_How to complete this task_
Every line containing "Irena" should be identified and copied from the data below.
────────────────────────────────────────
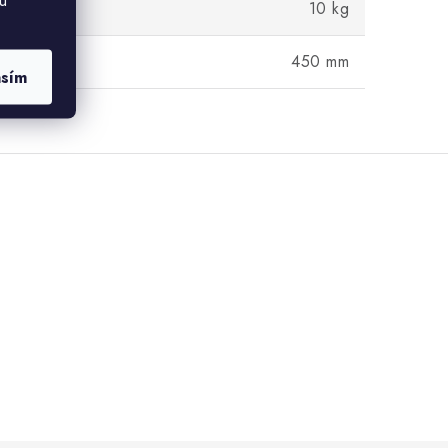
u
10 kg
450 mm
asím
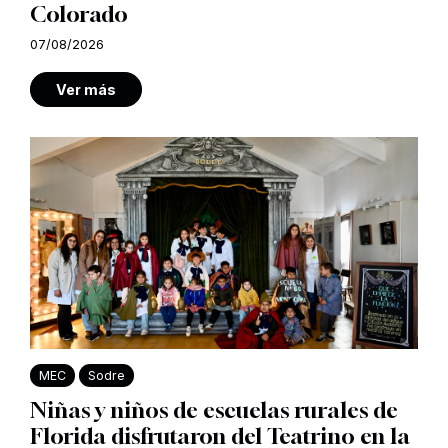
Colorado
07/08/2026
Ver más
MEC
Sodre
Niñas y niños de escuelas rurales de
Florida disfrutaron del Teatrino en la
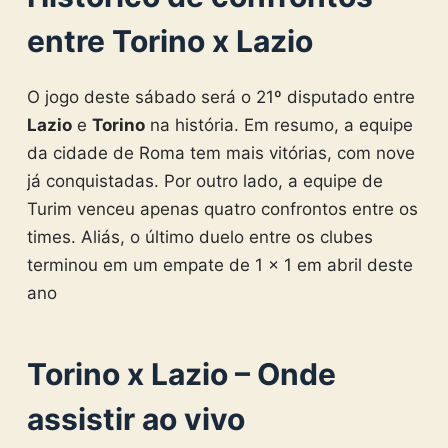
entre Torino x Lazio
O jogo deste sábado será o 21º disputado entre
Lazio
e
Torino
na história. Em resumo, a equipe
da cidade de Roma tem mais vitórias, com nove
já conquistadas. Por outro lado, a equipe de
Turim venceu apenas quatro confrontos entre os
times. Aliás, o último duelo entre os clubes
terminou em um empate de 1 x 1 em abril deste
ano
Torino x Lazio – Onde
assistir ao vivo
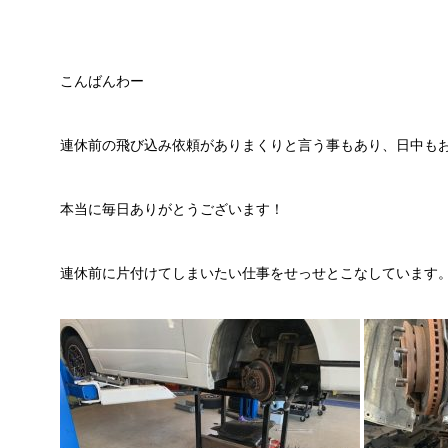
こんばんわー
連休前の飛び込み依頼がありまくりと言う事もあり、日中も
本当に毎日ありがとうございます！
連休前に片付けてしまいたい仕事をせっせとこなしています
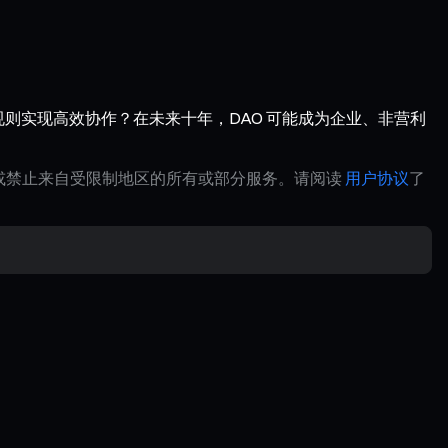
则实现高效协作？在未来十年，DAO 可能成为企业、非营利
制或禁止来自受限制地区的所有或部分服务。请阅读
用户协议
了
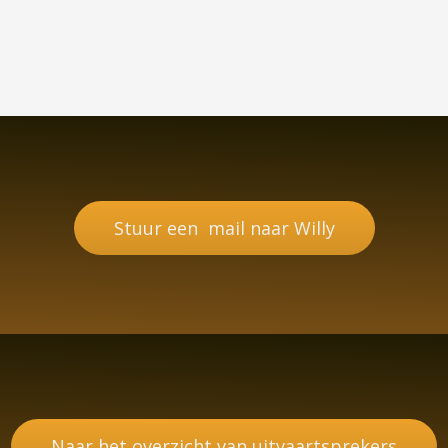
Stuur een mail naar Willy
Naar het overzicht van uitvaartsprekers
────────────────────────────────────────
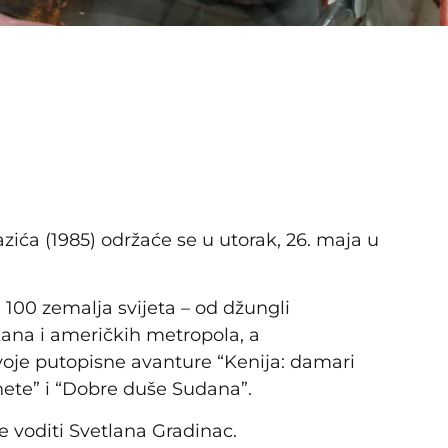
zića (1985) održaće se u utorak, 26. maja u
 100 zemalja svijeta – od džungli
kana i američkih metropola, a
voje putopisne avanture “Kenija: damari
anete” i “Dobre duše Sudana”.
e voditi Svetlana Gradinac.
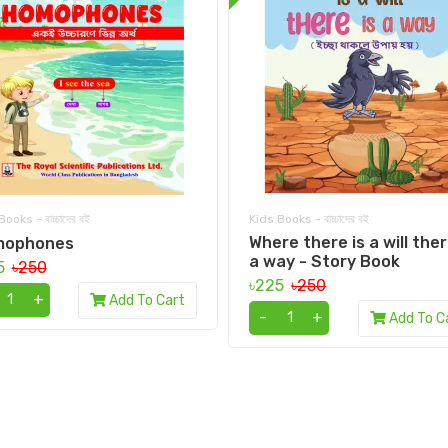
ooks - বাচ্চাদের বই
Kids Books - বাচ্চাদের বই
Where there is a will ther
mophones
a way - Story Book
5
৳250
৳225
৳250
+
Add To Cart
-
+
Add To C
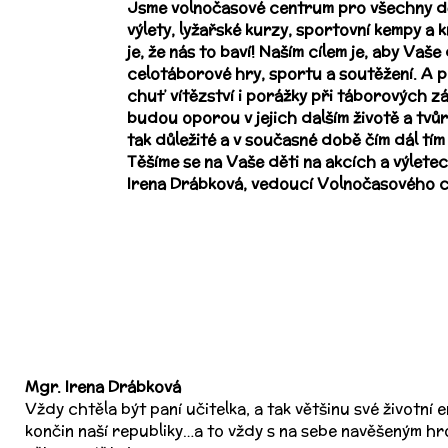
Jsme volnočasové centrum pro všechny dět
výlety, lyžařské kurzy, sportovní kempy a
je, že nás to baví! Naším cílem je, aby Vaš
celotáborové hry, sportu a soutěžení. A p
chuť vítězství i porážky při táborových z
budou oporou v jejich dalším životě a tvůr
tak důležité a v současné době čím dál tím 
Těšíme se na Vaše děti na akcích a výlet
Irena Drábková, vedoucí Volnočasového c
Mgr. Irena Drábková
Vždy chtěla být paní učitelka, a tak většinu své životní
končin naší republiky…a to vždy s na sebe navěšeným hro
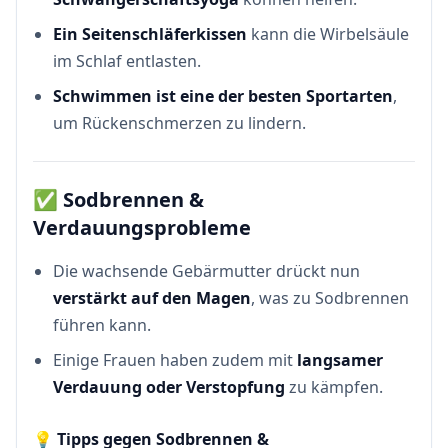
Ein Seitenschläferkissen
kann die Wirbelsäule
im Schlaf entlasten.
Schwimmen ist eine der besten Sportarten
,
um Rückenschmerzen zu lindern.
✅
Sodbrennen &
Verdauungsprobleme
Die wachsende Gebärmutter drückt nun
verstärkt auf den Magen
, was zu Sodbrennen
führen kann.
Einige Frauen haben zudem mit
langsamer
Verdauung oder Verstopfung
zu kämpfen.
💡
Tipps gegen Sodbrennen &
────────────────────────────────────────
_Solution_
Irena Drábková, vedoucí Volnočasového c
Mgr. Irena Drábková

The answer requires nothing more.